Instructions to follow:
What is needed here is every line of the records that includes "upon".

(Saved data entries)
======
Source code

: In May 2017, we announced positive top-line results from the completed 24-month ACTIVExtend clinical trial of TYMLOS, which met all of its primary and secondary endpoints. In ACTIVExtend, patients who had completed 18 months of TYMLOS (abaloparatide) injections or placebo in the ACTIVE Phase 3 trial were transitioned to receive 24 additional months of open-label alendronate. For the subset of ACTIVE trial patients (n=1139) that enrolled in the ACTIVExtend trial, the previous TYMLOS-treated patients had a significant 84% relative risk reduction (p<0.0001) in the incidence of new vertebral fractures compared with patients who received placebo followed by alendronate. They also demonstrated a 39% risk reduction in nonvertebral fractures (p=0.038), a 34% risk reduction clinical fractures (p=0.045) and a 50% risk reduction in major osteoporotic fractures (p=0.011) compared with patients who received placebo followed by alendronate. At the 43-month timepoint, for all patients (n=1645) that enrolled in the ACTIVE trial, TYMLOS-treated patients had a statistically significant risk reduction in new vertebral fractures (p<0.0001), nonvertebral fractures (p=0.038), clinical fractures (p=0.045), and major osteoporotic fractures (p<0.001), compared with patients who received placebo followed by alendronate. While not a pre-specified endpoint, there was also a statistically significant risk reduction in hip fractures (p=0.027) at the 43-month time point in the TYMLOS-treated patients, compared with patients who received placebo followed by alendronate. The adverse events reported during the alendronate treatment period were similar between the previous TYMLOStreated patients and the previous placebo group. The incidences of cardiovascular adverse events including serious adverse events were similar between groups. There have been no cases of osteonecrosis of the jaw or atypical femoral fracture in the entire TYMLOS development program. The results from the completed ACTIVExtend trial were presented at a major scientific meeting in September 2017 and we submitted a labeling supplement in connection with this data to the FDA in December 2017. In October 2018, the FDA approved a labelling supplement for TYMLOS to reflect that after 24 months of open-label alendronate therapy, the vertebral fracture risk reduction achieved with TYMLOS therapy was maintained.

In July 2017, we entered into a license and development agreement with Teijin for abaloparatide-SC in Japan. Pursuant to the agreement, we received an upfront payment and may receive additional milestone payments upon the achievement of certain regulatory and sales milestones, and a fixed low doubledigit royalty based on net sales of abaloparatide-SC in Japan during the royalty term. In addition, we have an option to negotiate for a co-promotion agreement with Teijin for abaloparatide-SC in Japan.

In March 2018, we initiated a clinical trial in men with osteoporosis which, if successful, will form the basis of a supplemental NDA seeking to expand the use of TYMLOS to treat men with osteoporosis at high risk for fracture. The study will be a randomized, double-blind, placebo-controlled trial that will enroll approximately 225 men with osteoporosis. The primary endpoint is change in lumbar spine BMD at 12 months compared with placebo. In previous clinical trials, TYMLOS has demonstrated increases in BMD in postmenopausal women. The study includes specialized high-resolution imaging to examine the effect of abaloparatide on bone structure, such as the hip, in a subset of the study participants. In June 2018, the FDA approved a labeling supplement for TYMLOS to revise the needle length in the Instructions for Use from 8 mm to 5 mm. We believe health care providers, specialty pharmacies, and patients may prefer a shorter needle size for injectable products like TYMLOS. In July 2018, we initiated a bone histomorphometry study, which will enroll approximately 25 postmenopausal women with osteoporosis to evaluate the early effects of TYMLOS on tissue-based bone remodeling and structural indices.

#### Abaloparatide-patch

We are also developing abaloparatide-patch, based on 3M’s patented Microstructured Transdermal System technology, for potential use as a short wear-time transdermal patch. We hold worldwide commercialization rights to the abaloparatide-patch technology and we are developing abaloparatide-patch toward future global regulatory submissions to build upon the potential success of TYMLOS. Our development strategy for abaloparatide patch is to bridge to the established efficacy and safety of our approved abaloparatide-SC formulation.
======
Reply to the task:
In July 2017, we entered into a license and development agreement with Teijin for abaloparatide-SC in Japan. Pursuant to the agreement, we received an upfront payment and may receive additional milestone payments upon the achievement of certain regulatory and sales milestones, and a fixed low doubledigit royalty based on net sales of abaloparatide-SC in Japan during the royalty term. In addition, we have an option to negotiate for a co-promotion agreement with Teijin for abaloparatide-SC in Japan.
We are also developing abaloparatide-patch, based on 3M’s patented Microstructured Transdermal System technology, for potential use as a short wear-time transdermal patch. We hold worldwide commercialization rights to the abaloparatide-patch technology and we are developing abaloparatide-patch toward future global regulatory submissions to build upon the potential success of TYMLOS. Our development strategy for abaloparatide patch is to bridge to the established efficacy and safety of our approved abaloparatide-SC formulation.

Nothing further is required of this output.